There’s also a feature that allows visitors to “add” an important historical event.
Up to late last week, the establishment of an English settlement by Bristol merchant John Guy in 1610 in what is now modern day Cupids had been “liked” by just under 200 visitors to the site.
The timeline can be found at the following link: http://www.civilization.ca/myhistorymuseum/whatis-the-canadian-story/
There’s also a section called “Who has shaped our country,” which can be found at the following link: http://www.civilization.ca/myhistorymuseum/who-has-shaped-ourcountry/
This link includes a selection of prominent personalities, and again asks visitors to “vote” for the personalities they would feature in the history museum.

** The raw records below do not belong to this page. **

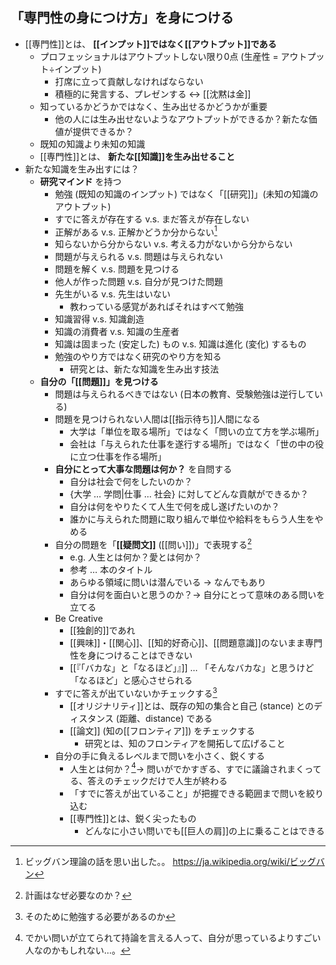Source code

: ## 「専門性の身につけ方」を身につける

- [[専門性]]とは、 **[[インプット]]ではなく[[アウトプット]]である**
  - プロフェッショナルはアウトプットしない限り0点 (生産性 = アウトプット÷インプット)
    - 打席に立って貢献しなければならない
    - 積極的に発言する、プレゼンする ↔️ [[沈黙は金]]
  - 知っているかどうかではなく、生み出せるかどうかが重要
    - 他の人には生み出せないようなアウトプットができるか？新たな価値が提供できるか？
  - 既知の知識より未知の知識
  - [[専門性]]とは、 **新たな[[知識]]を生み出せること**
- 新たな知識を生み出すには？
  - **研究マインド** を持つ
    - 勉強 (既知の知識のインプット) ではなく「[[研究]]」(未知の知識のアウトプット)
    - すでに答えが存在する v.s. まだ答えが存在しない
    - 正解がある v.s. 正解かどうか分からない[^2024-12-27-143612]
    - 知らないから分からない v.s. 考える力がないから分からない
    - 問題が与えられる v.s. 問題は与えられない
    - 問題を解く v.s. 問題を見つける
    - 他人が作った問題 v.s. 自分が見つけた問題
    - 先生がいる v.s. 先生はいない
      - 教わっている感覚があればそれはすべて勉強
    - 知識習得 v.s. 知識創造
    - 知識の消費者 v.s. 知識の生産者
    - 知識は固まった (安定した) もの v.s. 知識は進化 (変化) するもの
    - 勉強のやり方ではなく研究のやり方を知る
      - 研究とは、新たな知識を生み出す技法
  - **自分の「[[問題]]」を見つける**
    - 問題は与えられるべきではない (日本の教育、受験勉強は逆行している)
    - 問題を見つけられない人間は[[指示待ち]]人間になる
      - 大学は「単位を取る場所」ではなく「問いの立て方を学ぶ場所」
      - 会社は「与えられた仕事を遂行する場所」ではなく「世の中の役に立つ仕事を作る場所」
    - **自分にとって大事な問題は何か？** を自問する
      - 自分は社会で何をしたいのか？
      - {大学 … 学問|仕事 … 社会} に対してどんな貢献ができるか？
      - 自分は何をやりたくて人生で何を成し遂げたいのか？
      - 誰かに与えられた問題に取り組んで単位や給料をもらう人生をやめる
    - 自分の問題を「**[[疑問文]]** ([[問い]])」で表現する[^2024-12-27-145650]
      - e.g. 人生とは何か？愛とは何か？
      - 参考 … 本のタイトル
      - あらゆる領域に問いは潜んでいる → なんでもあり
      - 自分は何を面白いと思うのか？→ 自分にとって意味のある問いを立てる
    - Be Creative
      - [[独創的]]であれ
      - [[興味]]・[[関心]]、[[知的好奇心]]、[[問題意識]]のないまま専門性を身につけることはできない
      - [[『「バカな」と「なるほど」』]] … 「そんなバカな」と思うけど「なるほど」と感心させられる
    - すでに答えが出ていないかチェックする[^2024-12-27-150531]
      - [[オリジナリティ]]とは、既存の知の集合と自己 (stance) とのディスタンス (距離、distance) である
      - [[論文]] (知の[[フロンティア]]) をチェックする
        - 研究とは、知のフロンティアを開拓して広げること
    - 自分の手に負えるレベルまで問いを小さく、鋭くする
      - 人生とは何か？[^2024-12-27-151229]→ 問いがでかすぎる、すでに議論されまくってる、答えのチェックだけで人生が終わる
      - 「すでに答えが出ていること」が把握できる範囲まで問いを絞り込む
      - [[専門性]]とは、鋭く尖ったもの
        - どんなに小さい問いでも[[巨人の肩]]の上に乗ることはできる

[^2024-12-27-151229]: でかい問いが立てられて持論を言える人って、自分が思っているよりすごい人なのかもしれない…。

[^2024-12-27-150531]: そのために勉強する必要があるのか

[^2024-12-27-145650]: 計画はなぜ必要なのか？

[^2024-12-27-143612]: ビッグバン理論の話を思い出した。。 https://ja.wikipedia.org/wiki/ビッグバン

One of those added to the list is John Guy, who had received roughly 150 likes by late last week.
Guy is said to have arrived at Cuper’s Cove with a party of 39 men in August 1610. By the following winter, the population had climbed to 62, despite scurvy and pirate attacks.
The colonists fished, farmed, explored for minerals and traded furs with the Beothuk, the now extinct Aboriginal people of Newfoundland and Labrador.
According to literature, Guy’s efficient leadership at Cuper’s Cove established a model that would prove successful at other early Newfoundland settlements.
Today, Cupids is an important archaeological site and popular tourist attraction, and was the site of a major celebration in 2010, marking the 400th anniversary of the establishment of the settlement.
Those who operate the Cupids Legacy Centre are encouraging area residents to support the “My History Museum” project.
“We need some votes of support to give our little-known story some national prominence in the context of other important Canadian stories,” general manager Peter Laracy wrote in an email distributed last recently.
“Please visit the online timeline and vote if you believe, like me, that the founding of the Cupids colony is a story that has a rightful place in Canada’s historical timeline and should definitely be included in our new Canadian Museum of History.”
During a 2009 visit to Cupids, Prime Minister Stephen Harper described the historical events in Cupids as a “seminal moment in Canadian history.”
This photo of the Cupids Legacy Centre was taken from high atop Spectacle Head during the summer of 2012.